*PAGE EXCERPT*.
A third U.S. missionary working in Liberia has tested positive for Ebola as health leaders from the U.S. and United Nations said the pace of infections is increasing across West Africa.
The group SIM USA said yesterday that one of its doctors was infected while treating obstetric patients in Monrovia, Liberia’s capital city. The doctor isolated himself when he first had symptoms, according to a statement from the group.
Thomas Frieden, the director of the U.S. Centers for Disease Control and Prevention, and David Nabarro, the UN coordinator for Ebola, said in separate appearances yesterday that the outbreak is getting worse.
“The bottom line is that despite tremendous efforts from the U.S. government, the CDC, from within countries, the number of cases continues to increase and is increasing rapidly,” Frieden, who just returned from a trip to West Africa, said in a conference call with reporters. “I’m afraid that over the next few weeks those numbers will continue to increase.”
“The outbreak, it is is accelerating before us,” Nabarro told reporters yesterday in New York. “It is truly important that our response is much stronger. We must do a surge or scaling up of the response, several times, and for that I want to emphasize the importance of accelerating the response within the next two to three weeks.”
The Ebola outbreak in Liberia, Guinea, Sierra Leone and Nigeria had sickened more than 3,000 people, killing 1,552 as of Aug. 26, according to the World Health Organization. More than 40 percent of the infections occurred in the past 21 days, the WHO said last week.
Few Details
The U.S. doctor infected with the virus in Liberia wasn’t identified by SIM USA, which didn’t say whether he would be returned to the U.S. for treatment. The missionary group has scheduled a news conference for today.
Nancy Writebol, an aid worker with SIM, was one of two Americans who were flown to Atlanta, treated and released last month after being similarly infected in Liberia. The other was Kent Brantly, a missionary doctor with Samaritan’s Purse, another North Carolina-based aid organization.

*EXPLORE THE MATERIAL*.
1. List every person named in the Ebola article.
2. Write the next few paragraphs of the Ebola article, picking up after its final sentence.
Nothing in the collected data is needed for this work.

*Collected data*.
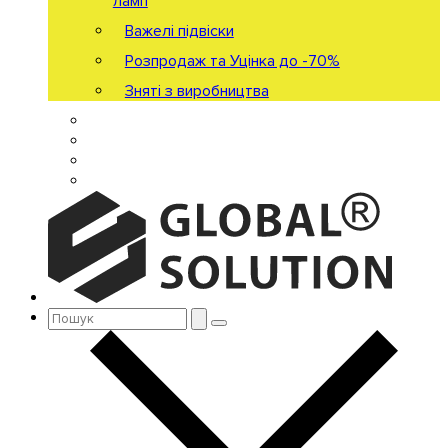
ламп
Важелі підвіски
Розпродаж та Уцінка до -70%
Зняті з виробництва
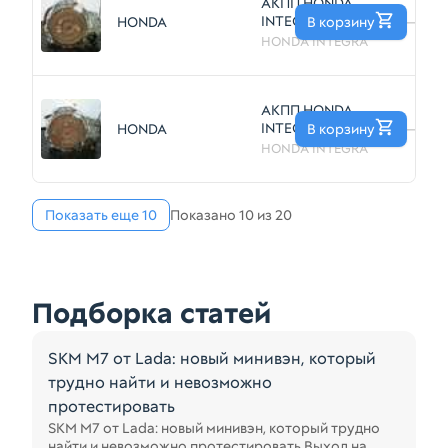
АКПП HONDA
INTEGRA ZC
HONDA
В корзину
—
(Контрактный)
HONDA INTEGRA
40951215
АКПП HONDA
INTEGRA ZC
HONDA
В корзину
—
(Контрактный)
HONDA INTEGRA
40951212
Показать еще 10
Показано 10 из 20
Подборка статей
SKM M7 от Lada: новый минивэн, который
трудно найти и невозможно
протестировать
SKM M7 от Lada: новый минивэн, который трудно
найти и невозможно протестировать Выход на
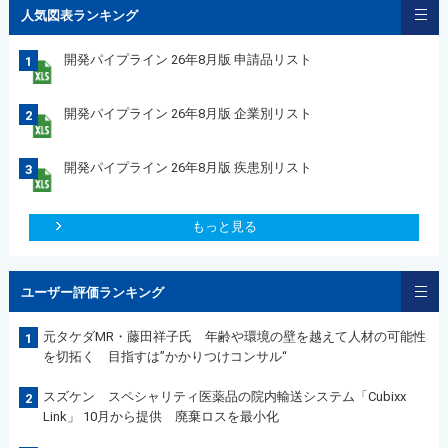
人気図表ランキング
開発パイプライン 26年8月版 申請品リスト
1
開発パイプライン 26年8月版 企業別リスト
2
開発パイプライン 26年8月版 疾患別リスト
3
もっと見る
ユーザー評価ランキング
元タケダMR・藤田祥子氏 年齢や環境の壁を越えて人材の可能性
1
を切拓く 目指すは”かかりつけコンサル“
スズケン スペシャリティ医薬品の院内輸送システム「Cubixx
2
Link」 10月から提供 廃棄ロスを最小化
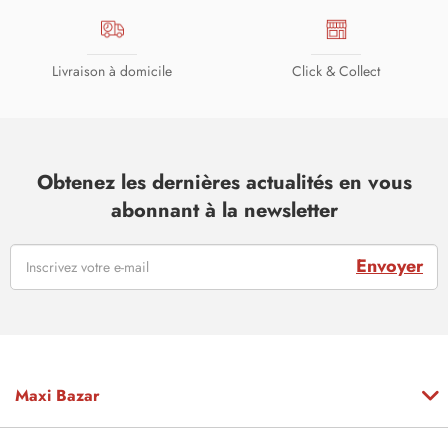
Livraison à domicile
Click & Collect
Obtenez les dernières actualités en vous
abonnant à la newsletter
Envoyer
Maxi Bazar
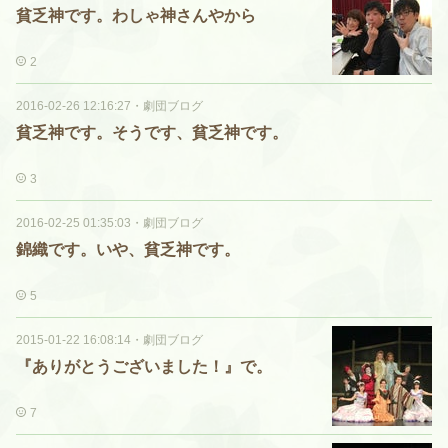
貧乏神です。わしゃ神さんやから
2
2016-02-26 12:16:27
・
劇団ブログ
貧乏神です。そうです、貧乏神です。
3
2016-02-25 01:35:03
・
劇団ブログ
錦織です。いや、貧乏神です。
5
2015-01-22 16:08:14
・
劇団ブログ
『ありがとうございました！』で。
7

==

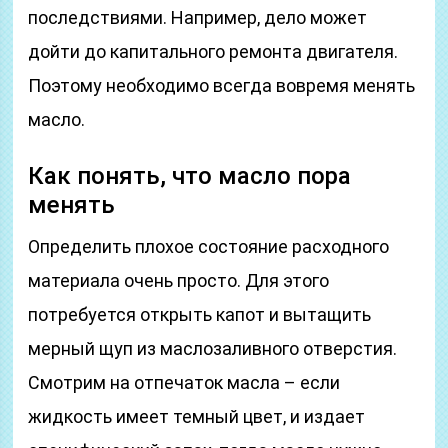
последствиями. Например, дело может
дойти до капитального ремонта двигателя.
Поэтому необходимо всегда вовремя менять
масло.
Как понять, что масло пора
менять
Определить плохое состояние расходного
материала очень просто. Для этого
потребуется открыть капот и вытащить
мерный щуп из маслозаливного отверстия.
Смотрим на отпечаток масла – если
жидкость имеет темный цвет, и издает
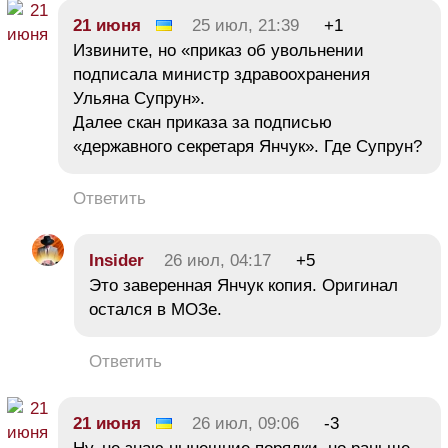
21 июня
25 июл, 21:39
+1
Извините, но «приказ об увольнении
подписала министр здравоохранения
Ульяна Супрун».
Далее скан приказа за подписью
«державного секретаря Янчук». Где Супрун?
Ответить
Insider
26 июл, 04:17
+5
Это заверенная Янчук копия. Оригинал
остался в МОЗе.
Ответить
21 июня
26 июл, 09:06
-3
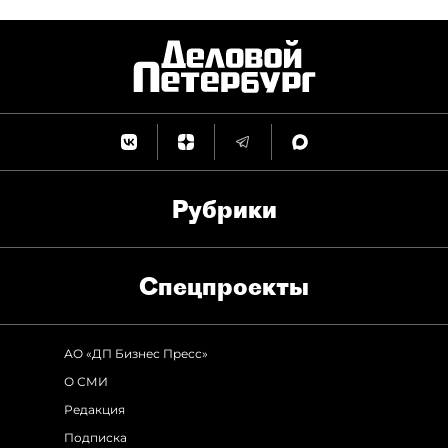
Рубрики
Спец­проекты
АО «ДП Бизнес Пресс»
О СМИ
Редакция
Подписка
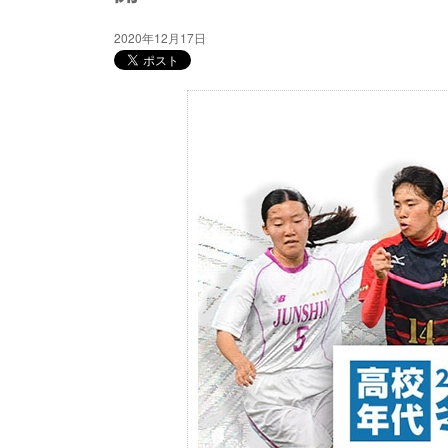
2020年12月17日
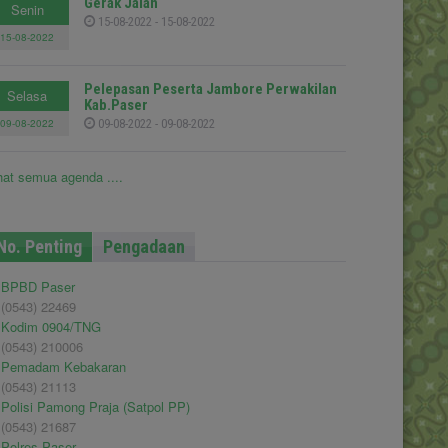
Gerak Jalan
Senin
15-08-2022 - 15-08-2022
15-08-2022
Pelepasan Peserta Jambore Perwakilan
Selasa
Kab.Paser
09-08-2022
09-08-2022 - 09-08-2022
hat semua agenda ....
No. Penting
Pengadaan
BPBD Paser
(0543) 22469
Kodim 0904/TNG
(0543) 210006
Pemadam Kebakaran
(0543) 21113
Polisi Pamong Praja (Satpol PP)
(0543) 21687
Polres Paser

*ANSWERS TO THE PROBLEMS*.
1. Thomas Frieden, David Nabarro, Nancy Writebol, Kent Brantly

2.
“My heart was deeply saddened, but my faith was not shaken, when I learned another of our missionary doctors contracted Ebola,” Bruce Johnson, president of Charlotte-based SIM USA, said in the statement.
Writebol and Brantly received an experimental treatment developed by San Diego-based Mapp Biopharmaceutical Inc. before being moved to Emory University Hospital in Atlanta. There they received standard care that includes hydration, replacing lost blood and using antibiotics to fight opportunistic infections, doctors said.
Production Plans
While Mapp has since said its supply of the drug is exhausted, the U.S. Biomedical Advanced Research and Development Authority today said it will contract with Mapp to provide $24.9 million to support the development and manufacturing of the medication, known as ZMapp.
This is the agency’s first involvement in the development of a product to treat viruses that cause hemorrhagic fever, according to the statement by the group, an arm of the U.S. Department of Health and Human Services.
A study of ZMapp published in the journal Nature Aug. 29 showed monkeys infected with Ebola survived after being treated with the drug. All 18 monkeys given the medicine lived, while three that weren’t treated died.
WHO Director-General Margaret Chan criticized travel bans on the affected countries and urged governments hosting international events such as the UN General Assembly later this month in New York, to exercise “appropriate, respectful entry checks.”